TEXTO MOSTRADO:
----------

Yo debería haberme quedado más tranquilo, con ganas de un cigarrito y de ver el Madrid-Atleti, pero la turbación del cotejó de mis expectativas con factores de densidad y volumetría mantenían mi cerebro revolucionado. Tocar esas turgencias fue una profanación que nos acercaba a los dos a la muerte.
Esta actitud es fundamental para rebasar las cuestiones propias de la profesión de artista sin desencanto.
En la facultad aprendes a mirar un cuerpo desnudo como si no fuera una mujer. Calculas proporciones, `planos de color ante una mujer distante, posando con frialdad. Sin retiro y jaramagos, sin paseantes ni voyeurs. Vamos, como un ginecólogo.

----------

MATERIAL PROPORCIONADO:
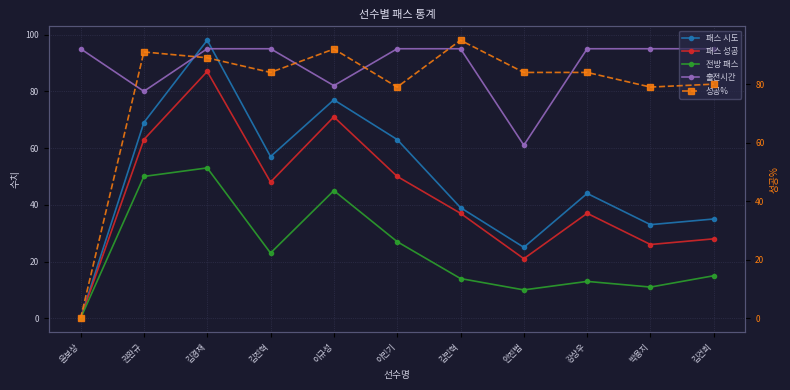

True or false: 패스 성공 and 패스 시도 intersect in this chart.

False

----------

EJERCICIOS PROPUESTOS:
[a] Responde estas preguntas sobre el fragmento de la mirada del artista:
(i) ¿Qué partido tenía ganas de ver quien habla?
(ii) ¿Qué se aprende en la facultad?
(iii) ¿Con qué profesional se compara esa manera de mirar?
[b] Por favor, prolonga el fragmento de la mirada del artista a partir de su última oración.

RESPUESTAS EN ORDEN:
[a]
(i) El Madrid-Atleti.
(ii) A mirar un cuerpo desnudo como si no fuera una mujer.
(iii) Con un ginecólogo.

[b]
Más tarde aparece la verdadera pornografía, la del mercado. Los precios de los cuadros, las comisiones, las ventas.
A pesar de todos los episodios que, antes y después de aquel, me he ido despojando de la mística de lo desconocido, mantengo intacto un profiláctico y saludable instinto infantil. Aún sigo sin poder sostenerle la mirada a un topless.
Mi fe en la creación sigue intacta.
Os deseo un próspero fin de semanas y que una trucha salte de una alcantarilla para revelaros el número premiado de los euromillones.